Hoyle also would like to make an employee injured on the job ineligible for worker’s compensation if tests proved the worker was drunk at the time of the injury.

The bill has some of the state’s most effective lobbying groups on opposite sides of the issue. Many lawyers are opposed to the changes, contending businesses and industries want to shirk their obligations out of greed.

Business spokesmen argue that the existing law gives workers more incentive to stay home than to work and that worker’s comp has become a “de facto” retirement system for too many people.

Sen. Hoyle says that was never the intention of the worker’s compensation program.

Among other things, his bill would require injured workers to accept jobs that are within their capabilities that might be offered by their employers.

Worker’s comp payments for people suffering totally disabling injuries such as loss of sight or limbs would continue for life rather than be cut off after 500 weeks under Hoyle’s proposal.

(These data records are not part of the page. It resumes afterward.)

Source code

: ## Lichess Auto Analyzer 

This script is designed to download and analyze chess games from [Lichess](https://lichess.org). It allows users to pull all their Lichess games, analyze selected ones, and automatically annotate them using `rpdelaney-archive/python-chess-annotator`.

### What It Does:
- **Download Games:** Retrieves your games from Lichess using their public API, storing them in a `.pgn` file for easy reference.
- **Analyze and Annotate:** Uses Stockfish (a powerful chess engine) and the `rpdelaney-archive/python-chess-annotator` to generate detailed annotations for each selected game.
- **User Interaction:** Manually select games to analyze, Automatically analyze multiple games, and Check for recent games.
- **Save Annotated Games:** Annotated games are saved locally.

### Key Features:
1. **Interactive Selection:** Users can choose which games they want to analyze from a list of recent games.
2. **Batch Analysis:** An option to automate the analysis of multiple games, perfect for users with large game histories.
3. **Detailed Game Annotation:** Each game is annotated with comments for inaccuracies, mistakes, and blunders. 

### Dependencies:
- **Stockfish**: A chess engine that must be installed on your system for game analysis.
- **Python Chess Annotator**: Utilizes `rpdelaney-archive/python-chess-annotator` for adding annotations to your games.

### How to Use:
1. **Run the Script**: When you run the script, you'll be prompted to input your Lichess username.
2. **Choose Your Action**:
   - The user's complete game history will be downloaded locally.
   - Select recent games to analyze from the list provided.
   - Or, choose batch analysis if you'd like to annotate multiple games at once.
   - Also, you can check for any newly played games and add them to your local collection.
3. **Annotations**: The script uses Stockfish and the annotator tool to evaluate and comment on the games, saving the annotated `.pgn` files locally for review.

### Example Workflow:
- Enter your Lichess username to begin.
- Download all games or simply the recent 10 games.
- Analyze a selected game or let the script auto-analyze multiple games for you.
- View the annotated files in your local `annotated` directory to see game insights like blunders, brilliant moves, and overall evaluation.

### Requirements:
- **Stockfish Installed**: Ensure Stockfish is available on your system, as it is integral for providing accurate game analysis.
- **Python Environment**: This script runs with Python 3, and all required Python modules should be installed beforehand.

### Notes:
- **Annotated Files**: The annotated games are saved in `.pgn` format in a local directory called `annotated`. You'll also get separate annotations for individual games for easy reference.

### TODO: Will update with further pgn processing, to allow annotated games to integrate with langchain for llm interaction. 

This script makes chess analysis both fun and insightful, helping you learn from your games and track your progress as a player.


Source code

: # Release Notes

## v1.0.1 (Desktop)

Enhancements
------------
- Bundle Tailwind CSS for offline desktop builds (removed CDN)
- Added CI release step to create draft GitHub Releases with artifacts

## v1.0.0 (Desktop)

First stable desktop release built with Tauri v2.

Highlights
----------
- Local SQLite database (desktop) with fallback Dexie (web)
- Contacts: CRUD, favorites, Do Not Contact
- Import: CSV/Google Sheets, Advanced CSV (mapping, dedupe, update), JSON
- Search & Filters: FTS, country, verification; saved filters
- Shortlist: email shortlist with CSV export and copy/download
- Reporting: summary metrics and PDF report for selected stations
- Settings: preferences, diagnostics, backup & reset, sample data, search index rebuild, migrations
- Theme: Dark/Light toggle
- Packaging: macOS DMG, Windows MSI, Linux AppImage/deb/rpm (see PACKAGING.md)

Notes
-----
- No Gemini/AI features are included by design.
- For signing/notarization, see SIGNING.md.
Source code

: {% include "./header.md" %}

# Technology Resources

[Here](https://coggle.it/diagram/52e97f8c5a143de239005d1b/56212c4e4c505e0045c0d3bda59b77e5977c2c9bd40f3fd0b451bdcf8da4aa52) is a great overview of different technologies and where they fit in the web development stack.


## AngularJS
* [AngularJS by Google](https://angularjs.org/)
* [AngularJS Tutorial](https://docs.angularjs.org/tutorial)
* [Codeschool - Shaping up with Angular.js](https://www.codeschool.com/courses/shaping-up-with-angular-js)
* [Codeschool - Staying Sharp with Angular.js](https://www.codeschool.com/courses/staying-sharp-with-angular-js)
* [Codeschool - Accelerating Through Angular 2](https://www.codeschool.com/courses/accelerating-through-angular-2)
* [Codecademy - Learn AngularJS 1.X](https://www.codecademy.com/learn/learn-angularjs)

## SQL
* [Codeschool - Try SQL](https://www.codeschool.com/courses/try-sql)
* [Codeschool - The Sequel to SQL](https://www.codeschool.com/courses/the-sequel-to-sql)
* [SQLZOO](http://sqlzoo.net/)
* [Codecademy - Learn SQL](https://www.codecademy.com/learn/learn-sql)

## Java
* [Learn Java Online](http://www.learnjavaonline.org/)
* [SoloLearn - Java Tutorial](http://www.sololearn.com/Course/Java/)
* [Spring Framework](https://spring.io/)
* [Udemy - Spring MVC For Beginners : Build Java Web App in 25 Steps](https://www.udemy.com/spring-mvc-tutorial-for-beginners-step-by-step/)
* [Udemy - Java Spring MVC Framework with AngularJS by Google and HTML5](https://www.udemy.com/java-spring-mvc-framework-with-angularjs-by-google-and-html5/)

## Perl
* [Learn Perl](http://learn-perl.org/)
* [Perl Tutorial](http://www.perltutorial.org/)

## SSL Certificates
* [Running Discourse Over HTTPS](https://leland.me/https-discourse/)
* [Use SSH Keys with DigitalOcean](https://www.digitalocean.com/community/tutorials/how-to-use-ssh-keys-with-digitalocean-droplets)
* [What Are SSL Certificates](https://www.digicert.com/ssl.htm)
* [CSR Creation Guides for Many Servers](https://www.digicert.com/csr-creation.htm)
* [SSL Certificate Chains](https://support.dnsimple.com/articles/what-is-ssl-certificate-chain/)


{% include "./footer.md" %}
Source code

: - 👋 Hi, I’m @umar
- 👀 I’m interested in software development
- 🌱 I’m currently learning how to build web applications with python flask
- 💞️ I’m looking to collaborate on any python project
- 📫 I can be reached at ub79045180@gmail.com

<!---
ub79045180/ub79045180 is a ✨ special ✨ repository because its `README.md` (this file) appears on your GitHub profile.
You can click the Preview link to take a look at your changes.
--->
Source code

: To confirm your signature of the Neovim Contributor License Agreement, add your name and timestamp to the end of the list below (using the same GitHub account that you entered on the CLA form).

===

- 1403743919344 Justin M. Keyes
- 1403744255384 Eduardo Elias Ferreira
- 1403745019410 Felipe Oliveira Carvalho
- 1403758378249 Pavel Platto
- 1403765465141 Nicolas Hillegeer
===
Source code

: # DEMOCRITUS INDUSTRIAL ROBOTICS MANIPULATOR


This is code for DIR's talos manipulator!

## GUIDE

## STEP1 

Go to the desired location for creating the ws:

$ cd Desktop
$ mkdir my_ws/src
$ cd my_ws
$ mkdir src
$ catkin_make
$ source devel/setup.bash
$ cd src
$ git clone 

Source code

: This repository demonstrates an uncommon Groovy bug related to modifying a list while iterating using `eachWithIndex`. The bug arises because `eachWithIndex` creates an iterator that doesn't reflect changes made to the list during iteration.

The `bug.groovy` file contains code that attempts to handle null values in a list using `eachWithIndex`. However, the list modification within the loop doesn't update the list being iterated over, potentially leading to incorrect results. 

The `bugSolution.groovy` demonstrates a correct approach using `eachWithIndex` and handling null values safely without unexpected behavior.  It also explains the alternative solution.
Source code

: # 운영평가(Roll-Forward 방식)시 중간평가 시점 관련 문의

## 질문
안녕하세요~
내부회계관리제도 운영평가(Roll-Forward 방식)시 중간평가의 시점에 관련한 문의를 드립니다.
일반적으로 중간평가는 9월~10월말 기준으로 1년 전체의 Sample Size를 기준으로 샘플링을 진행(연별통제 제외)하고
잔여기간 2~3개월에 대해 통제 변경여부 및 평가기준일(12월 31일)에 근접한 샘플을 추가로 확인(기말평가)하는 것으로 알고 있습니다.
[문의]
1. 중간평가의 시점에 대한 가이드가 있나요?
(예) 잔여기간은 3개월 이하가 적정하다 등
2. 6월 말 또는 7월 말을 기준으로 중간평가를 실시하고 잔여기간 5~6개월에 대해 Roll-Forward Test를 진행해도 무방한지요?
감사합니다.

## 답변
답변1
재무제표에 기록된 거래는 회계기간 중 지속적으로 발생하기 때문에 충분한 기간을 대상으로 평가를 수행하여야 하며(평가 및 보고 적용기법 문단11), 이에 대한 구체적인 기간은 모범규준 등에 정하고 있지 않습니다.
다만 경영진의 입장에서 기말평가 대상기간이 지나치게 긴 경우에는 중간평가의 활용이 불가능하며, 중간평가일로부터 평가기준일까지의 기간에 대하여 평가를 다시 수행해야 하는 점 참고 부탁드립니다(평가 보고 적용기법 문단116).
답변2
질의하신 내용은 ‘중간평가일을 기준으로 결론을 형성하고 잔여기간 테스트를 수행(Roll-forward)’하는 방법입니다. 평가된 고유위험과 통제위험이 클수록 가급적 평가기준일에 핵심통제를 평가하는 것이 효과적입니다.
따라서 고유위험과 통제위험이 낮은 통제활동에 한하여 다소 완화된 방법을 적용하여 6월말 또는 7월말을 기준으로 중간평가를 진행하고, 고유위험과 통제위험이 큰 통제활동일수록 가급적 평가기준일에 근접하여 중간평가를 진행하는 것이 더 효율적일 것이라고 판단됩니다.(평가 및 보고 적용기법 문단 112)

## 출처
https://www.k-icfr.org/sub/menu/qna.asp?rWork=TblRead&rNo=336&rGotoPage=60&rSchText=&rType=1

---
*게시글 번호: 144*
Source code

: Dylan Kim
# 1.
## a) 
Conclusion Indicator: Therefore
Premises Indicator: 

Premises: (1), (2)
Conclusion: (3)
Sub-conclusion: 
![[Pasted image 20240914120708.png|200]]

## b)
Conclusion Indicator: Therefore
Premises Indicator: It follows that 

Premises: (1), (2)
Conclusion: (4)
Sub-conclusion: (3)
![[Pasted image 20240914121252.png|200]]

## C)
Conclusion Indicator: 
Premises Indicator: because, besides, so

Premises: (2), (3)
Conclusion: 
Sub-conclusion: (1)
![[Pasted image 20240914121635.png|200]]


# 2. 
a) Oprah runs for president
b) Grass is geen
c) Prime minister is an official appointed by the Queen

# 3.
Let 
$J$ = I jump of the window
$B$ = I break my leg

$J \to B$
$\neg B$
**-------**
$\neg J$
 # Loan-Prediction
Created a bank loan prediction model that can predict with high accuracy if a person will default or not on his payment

The other interesting proposal surfacing in Raleigh recently was from Jack Walker, the retiring administrator of the state employees health plan.

Never the favorite of state workers, Walker suggested that the state end its policy of providing free life-time medical benefits to state employees who complete at least five years of service.

Certainly that is a level of benefit no private business or industry could ever match. And it could create an astounding burden for the state that could be compounded every time an employee with five years service — regardless of age — left the ranks of state workers.

The issues are certain to add spice to the already hot agenda over which our legislators are presiding this session.